Safety Recall- not just DELL, sony battery...
Apple To Recall 1.8 Million Batteries
Japanese Trade Ministry Calls For Investigation
CBS News Photos: Apple Laptop On Fire
(CBS News) SAN FRANCISCO Apple Computer Inc. on Thursday recalled 1.8 million Sony-built laptop batteries that could overheat and catch fire.
Cupertino, Calif.-based Apple has received nine reports of batteries overheating, including two consumers who received minor burns after handling overheated computers. Apple has also received reports of minor property damage, but no serious injuries have been reported.
"These lithium-ion batteries can overheat, posing a fire hazard to consumers," the U.S. Consumer Product Safety Commission said in a statement.
Apple's recall comes two weeks after Dell Inc.'s recall of 4.1 million faulty laptop batteries also made by Sony — the largest electronics recall in the Consumer Product Safety Commission's history.
Apple's recall covers 1.1 million lithium-ion batteries in the 12-inch iBook G4, 12-inch PowerBook G4 and 15-inch PowerBook G4 laptops sold in the United States from October 2003 through August 2006. It also covers an additional 700,000 laptops sold abroad, according to the U.S. Consumer Product Safety Commission.
Dell's recall affected about 14 percent of the Latitude, Inspiron, XPS and Precision notebooks sold between April 1, 2004, and July 18 of this year.

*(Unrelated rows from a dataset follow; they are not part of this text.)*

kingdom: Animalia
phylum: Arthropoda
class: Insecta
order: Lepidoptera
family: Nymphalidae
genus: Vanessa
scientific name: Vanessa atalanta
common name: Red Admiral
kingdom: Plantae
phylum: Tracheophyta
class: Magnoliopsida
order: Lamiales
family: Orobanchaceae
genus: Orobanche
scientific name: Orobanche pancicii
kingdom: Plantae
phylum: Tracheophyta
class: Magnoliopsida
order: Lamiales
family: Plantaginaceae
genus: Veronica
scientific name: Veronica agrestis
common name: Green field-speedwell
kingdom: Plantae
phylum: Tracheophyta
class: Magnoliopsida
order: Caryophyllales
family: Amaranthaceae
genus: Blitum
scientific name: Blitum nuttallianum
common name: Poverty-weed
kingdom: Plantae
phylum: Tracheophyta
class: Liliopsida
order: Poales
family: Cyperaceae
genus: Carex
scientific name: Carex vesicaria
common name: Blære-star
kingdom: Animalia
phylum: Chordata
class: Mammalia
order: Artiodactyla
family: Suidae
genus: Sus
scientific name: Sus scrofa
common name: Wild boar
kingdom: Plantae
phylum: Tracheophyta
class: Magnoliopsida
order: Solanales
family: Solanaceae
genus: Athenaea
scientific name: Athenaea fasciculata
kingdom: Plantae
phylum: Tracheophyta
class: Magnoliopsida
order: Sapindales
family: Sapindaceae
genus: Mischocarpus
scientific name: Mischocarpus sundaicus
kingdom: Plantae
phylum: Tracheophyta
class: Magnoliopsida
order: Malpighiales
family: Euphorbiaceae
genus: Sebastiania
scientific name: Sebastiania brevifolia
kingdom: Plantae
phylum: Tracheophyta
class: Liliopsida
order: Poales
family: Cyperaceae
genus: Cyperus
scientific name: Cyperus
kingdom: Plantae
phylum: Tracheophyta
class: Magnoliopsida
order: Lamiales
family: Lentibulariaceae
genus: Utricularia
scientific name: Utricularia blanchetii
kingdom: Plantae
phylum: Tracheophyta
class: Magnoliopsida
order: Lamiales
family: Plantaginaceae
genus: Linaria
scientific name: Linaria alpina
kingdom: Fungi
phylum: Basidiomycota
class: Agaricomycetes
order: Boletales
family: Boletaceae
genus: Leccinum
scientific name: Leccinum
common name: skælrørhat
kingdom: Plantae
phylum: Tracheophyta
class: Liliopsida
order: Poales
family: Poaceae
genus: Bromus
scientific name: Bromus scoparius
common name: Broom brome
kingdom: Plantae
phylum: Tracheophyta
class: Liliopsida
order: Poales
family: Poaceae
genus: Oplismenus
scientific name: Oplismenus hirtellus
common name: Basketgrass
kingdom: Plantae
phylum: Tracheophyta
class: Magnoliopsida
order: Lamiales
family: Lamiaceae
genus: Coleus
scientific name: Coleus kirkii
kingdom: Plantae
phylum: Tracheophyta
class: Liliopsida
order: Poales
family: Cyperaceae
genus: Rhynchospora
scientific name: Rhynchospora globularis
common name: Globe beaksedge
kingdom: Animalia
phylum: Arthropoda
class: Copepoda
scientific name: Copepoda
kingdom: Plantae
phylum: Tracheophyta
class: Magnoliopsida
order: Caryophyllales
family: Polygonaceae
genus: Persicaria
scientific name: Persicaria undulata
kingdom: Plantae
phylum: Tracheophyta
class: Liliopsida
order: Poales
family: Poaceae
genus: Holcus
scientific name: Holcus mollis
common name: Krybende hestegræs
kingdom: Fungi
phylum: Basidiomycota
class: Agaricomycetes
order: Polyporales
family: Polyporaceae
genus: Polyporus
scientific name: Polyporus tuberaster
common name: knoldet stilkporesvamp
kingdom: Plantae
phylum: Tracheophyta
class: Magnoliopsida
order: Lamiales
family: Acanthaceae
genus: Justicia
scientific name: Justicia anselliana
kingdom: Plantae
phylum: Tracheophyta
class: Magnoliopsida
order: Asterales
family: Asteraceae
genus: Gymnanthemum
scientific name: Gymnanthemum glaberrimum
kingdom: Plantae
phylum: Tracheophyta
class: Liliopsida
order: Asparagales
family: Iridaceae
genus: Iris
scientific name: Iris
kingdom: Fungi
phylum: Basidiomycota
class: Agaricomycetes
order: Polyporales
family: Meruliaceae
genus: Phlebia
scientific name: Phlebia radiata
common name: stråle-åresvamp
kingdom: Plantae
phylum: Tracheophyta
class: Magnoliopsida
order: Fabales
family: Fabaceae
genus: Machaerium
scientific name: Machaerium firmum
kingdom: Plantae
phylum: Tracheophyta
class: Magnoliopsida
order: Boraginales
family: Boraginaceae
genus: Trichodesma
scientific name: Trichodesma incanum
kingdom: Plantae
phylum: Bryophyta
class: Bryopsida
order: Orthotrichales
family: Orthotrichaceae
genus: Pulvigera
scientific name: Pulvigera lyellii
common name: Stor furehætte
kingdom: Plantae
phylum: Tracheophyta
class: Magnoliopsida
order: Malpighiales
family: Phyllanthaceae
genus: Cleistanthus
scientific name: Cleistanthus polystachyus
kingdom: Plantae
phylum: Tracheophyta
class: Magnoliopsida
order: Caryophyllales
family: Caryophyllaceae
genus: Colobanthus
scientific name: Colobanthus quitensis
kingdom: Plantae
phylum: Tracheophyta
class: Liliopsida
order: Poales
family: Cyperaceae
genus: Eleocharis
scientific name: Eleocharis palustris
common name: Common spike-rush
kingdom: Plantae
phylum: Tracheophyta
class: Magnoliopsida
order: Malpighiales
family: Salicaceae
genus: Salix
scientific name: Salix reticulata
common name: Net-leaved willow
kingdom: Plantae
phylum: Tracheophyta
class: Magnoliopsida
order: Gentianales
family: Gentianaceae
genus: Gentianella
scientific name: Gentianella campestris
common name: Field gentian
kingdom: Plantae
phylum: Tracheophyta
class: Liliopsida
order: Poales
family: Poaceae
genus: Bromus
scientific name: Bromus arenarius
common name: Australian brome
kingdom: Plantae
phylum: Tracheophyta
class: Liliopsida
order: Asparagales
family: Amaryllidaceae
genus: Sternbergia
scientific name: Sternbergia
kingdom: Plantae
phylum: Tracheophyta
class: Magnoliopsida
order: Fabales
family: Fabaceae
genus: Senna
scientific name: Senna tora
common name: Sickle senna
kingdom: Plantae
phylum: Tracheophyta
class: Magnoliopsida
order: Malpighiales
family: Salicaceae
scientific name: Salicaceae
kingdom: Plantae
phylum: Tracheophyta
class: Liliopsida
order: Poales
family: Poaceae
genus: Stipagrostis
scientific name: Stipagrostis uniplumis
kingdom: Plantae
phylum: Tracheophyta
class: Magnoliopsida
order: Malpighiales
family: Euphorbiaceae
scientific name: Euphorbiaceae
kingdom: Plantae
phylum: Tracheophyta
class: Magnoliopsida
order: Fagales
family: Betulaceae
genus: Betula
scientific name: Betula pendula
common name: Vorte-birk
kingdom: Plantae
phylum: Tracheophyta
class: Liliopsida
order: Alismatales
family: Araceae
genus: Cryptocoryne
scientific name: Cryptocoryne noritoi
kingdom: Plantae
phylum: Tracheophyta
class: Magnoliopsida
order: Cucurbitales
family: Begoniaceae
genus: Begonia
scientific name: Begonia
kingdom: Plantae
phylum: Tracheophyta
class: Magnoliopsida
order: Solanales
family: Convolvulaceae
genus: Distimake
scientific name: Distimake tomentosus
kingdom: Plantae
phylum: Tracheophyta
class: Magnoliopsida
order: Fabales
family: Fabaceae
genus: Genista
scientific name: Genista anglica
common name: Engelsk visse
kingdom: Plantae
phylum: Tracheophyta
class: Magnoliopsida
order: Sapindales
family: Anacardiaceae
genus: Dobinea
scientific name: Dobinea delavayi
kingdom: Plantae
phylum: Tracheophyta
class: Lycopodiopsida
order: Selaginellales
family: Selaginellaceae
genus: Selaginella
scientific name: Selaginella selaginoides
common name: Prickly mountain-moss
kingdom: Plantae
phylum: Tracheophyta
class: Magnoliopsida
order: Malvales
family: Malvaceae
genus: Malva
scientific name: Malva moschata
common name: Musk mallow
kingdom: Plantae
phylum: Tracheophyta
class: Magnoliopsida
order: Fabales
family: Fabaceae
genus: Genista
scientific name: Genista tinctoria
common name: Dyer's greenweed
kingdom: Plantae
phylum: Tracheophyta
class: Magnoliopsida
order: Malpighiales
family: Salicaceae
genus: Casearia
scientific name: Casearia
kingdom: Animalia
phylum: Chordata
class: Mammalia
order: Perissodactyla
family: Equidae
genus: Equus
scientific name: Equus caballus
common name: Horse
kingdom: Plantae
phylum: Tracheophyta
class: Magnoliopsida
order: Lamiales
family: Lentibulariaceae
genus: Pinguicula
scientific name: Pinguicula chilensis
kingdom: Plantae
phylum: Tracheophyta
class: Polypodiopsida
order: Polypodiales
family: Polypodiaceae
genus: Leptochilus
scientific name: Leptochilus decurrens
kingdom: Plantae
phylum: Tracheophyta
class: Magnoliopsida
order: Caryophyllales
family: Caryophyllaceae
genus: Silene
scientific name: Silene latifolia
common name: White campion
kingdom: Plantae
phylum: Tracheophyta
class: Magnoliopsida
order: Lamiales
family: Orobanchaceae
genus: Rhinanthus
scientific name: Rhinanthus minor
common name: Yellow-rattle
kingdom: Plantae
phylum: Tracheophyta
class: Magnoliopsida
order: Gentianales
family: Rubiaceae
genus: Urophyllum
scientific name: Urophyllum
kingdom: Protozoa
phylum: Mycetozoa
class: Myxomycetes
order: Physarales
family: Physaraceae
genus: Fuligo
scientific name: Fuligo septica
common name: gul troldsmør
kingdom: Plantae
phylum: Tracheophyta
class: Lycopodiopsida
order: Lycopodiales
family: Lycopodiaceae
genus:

Apple is asking consumers to check a Web site, support.apple.com/batteryprogram, to determine whether they have a recalled battery.
Japan's trade ministry on Thursday ordered Sony Corp. and Dell Inc. to investigate the trouble involving Sony batteries that caused last week's Dell recall.
The Japanese ministry said Sony and Dell must report on their findings and say how they will prevent future problems by the end of August, or face a fine under Japan's consumer safety laws.
Lithium-ion batteries manufactured by Sony for Dell laptops imported to Japan overheated and caught fire in at least two separate instances in October and June, the Ministry of Economy, Trade and Industry said in a statement. No one was injured in those incidents, but the fires destroyed the machines, according to ministry official Atsuo Hirai.
The ministry also pointed to problems with battery cells supplied by Sony for Dell computers in other countries, and told the companies to investigate the safety of Dell models Latitude, Inspiron and Precision imported to Japan from April 2005.
The ministry also instructed other Japanese electronic makers to check the safety of their laptop batteries.
Battery packs contain cells of rolled up metal strips. Sony has said that during production, crimping the rolls left tiny shards of metal loose in the cells, and some of those shards can cause batteries to short-circuit.
Dell has already recalled batteries from affected models in Japan. Batteries powering Sony's Vaio laptops don't have the same problems, according to the Tokyo-based manufacturer.
The battery problems, which resulted in the largest recall of electronics-related products in U.S. history, have come as embarrassing news for Round Rock, Texas-based Dell, the world's largest PC maker, and for Sony, which has been trying to overhaul its electronics operations amid a slump in profits.